Clinton gagne l’investiture… et Trump réduit à néant tous ses avantages

Trump devrait le savoir : le ralliement des républicains à sa campagne ne tient qu’à un fil. Le risque d’une alliance entre ces derniers et Hillary Clinton est réel. Elle a besoin d’eux, privée qu’elle sera du report d’une grande partie des voix de Sanders ; les néocons ont besoin d’elle, forte de ses réseaux internationaux, et de son programme hégémonique. Son message de victoire dans la nuit du 7 au 8 juin s’adressait clairement aux électeurs républicains et indépendants : Donald Trump est un cas psychiatrique, rejoignez-moi en novembre.
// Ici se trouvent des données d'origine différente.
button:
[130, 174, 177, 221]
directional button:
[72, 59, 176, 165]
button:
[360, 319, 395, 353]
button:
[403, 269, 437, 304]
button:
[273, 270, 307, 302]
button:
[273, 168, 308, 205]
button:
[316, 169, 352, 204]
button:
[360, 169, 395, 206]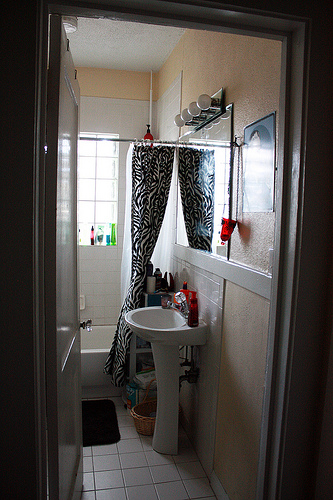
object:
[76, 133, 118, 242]
window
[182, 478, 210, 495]
white tile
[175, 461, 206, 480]
white tile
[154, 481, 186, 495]
white tile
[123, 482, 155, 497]
white tile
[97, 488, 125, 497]
white tile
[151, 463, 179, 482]
white tile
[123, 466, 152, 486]
white tile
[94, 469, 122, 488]
white tile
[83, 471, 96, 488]
white tile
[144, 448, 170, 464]
white tile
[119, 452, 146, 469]
white tile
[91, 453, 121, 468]
white tile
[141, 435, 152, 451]
white tile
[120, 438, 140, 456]
white tile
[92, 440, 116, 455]
white tile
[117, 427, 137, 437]
white tile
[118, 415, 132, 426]
white tile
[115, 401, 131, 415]
white tile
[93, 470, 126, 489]
tile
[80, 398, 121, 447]
rug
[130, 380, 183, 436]
basket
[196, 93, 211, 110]
globes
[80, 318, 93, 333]
door knob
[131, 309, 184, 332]
sink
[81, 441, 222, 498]
floor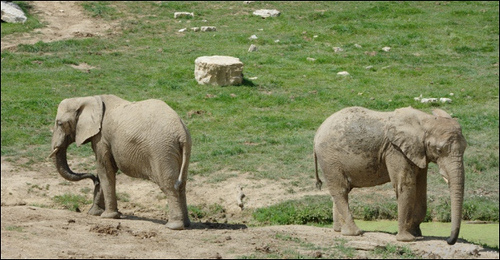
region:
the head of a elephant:
[31, 69, 142, 181]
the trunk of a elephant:
[35, 138, 137, 195]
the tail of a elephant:
[158, 120, 230, 201]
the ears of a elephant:
[66, 88, 133, 156]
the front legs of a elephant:
[84, 128, 126, 218]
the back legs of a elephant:
[144, 108, 245, 249]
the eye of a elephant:
[48, 105, 83, 137]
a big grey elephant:
[287, 68, 492, 223]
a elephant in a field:
[46, 54, 272, 231]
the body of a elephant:
[74, 71, 306, 207]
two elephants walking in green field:
[35, 67, 470, 252]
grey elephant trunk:
[434, 161, 476, 247]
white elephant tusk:
[433, 168, 457, 188]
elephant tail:
[305, 143, 326, 193]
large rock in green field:
[182, 45, 254, 92]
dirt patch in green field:
[6, 156, 241, 258]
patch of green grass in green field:
[219, 98, 291, 148]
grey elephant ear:
[382, 104, 434, 170]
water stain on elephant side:
[343, 108, 403, 175]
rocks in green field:
[247, 25, 394, 81]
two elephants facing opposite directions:
[53, 93, 463, 243]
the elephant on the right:
[311, 106, 466, 242]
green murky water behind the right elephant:
[317, 221, 495, 246]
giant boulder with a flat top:
[193, 54, 243, 87]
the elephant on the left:
[52, 95, 191, 225]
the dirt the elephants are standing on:
[7, 163, 496, 258]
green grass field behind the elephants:
[3, 0, 490, 177]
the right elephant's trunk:
[445, 151, 465, 244]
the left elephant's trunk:
[50, 132, 97, 185]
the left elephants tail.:
[175, 135, 187, 190]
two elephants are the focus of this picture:
[35, 82, 497, 251]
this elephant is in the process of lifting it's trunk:
[38, 94, 204, 236]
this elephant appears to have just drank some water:
[289, 99, 481, 254]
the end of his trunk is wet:
[437, 215, 462, 244]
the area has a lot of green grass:
[1, 15, 483, 255]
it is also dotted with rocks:
[157, 5, 397, 92]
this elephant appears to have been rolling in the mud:
[333, 95, 410, 170]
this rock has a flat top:
[193, 49, 249, 85]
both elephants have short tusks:
[39, 91, 485, 192]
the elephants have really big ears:
[56, 77, 438, 180]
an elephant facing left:
[43, 89, 196, 230]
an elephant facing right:
[309, 92, 469, 244]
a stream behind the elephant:
[295, 205, 498, 250]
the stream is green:
[345, 214, 497, 244]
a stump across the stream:
[180, 52, 253, 86]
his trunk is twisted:
[45, 140, 104, 192]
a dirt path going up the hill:
[0, 1, 115, 63]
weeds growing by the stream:
[257, 199, 337, 225]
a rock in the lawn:
[332, 64, 352, 86]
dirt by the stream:
[8, 202, 483, 259]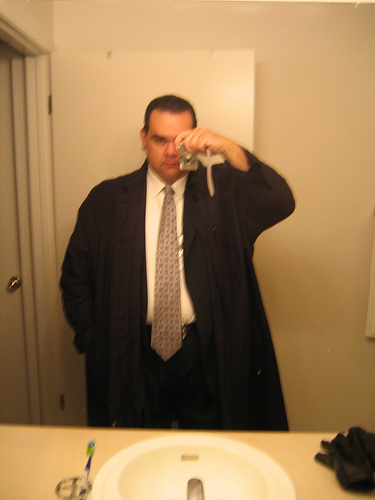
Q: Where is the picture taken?
A: A bathroom.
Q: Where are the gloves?
A: The counter.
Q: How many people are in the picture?
A: One.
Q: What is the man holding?
A: A camera.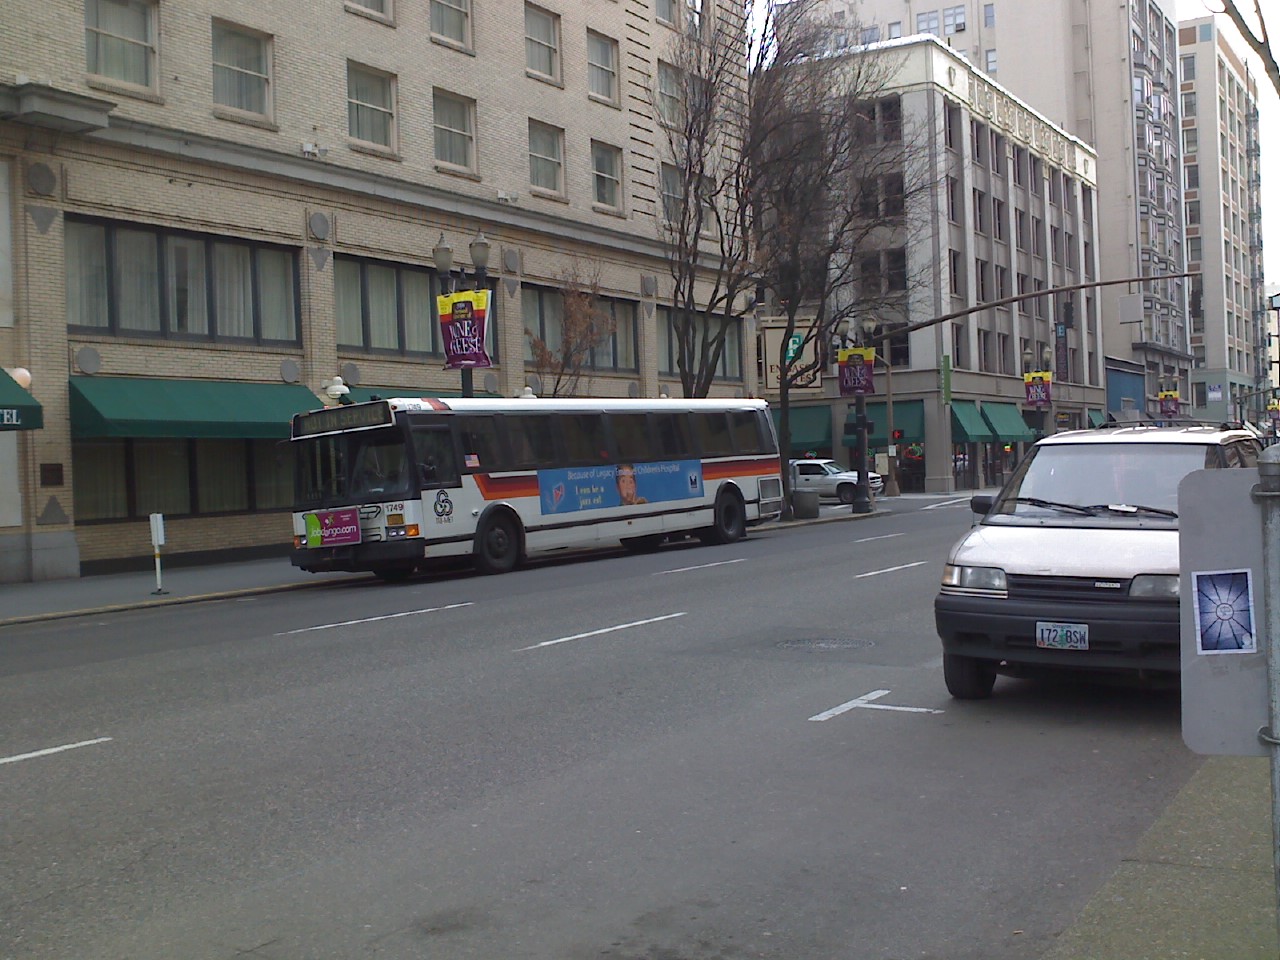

Ça pourrait marcher. Trump vient de réduire à néant tous ses avantages, avec son dérapage sur le juge Gonzalo Curiel. Explication : la Trump Organization avait fait l’objet d’un recours collectif au motif que sa « Trump University » n’avait pas livré comme promis à ses clients les « secrets du succès » de Donald Trump. Ce dossier sulfureux passait chez un juge californien, Gonzalo Curiel, qui vient de refuser de classer l’affaire.

Trump aurait pu relever que la fondation Clinton a elle aussi créé – avec Soros – une « Université », elle aussi considérée comme une imposture par certains de ses usagers, ou que le juge Curiel est un démocrate, que son cabinet a payé des honoraires astronomiques à Hillary pour un discours, et qu’il est membre d’un groupe d’avocats pro bono, « la raza » (la race), qui suit les délinquants et clients latinos. Les avocats de Trump auraient pu aisément demander le désistement du juge dans ce dossier, comme l’a laissé entendre Alberto Gonzales, ancien ministre de la Justice de George Bush. Mais Trump n’a pas fait ses devoirs. Il exige simplement que le juge, citoyen américain, se récuse « parce qu’il est mexicain ». Et il en rajoute, piégé par un journaliste : idem avec un juge musulman. Puisque ces deux communautés, haïssant sa politique, ne sauraient être impartiales.

Jusqu’à présent, son discours présentait l’immigration sous le prisme de l’économie, de la criminalité ou du terrorisme.

Ici, le piège racial se referme sur ce langage communautaire… alors que le Berlusconi en lui voulait probablement intimider un juge en usant de sa campagne au profit d’une affaire privée. D’où la colère des fidèles traditionnels de Trump, comme Newt Gingrich, Laura Ingraham, Ben Carson, O’Reilly. Sans parler de celle de tous les « ralliés » de Fox News qui commençaient à y croire depuis début mai, maintenant furieux de ce manque de concentration à un moment crucial. Alors que Trump avait tout pour réussir : un programme simple et facile à retenir, de gauche ou de droite selon les sujets (donc difficile à contrer pour Hillary), le contrôle récent de l’appareil républicain et des élus, et surtout les kilomètres de vidéo démontrant la haine raciste de ses adversaires, ou encore les récentes violences physiques sur ses supporters femmes (les oubliées d’Hillary), sans oublier un rapport accablant du département d’État sur le serveur de Hillary Clinton, et le film Clinton Cash présenté à Cannes. A-t-il exploité cela ? Non. Un mois de perdu…

Cette affaire risque de se terminer en mutinerie lors de la convention républicaine. La seule chance de Trump sera de se concentrer sur la démolition de Hillary Clinton, et sur la séduction des voix de gauche. Pour le reste, son entourage serait avisé de l’interdire de micro. À moins que la convention n’insère un Gingrich qui capitalisera sur son travail, rassemblera… et gagnera l’élection.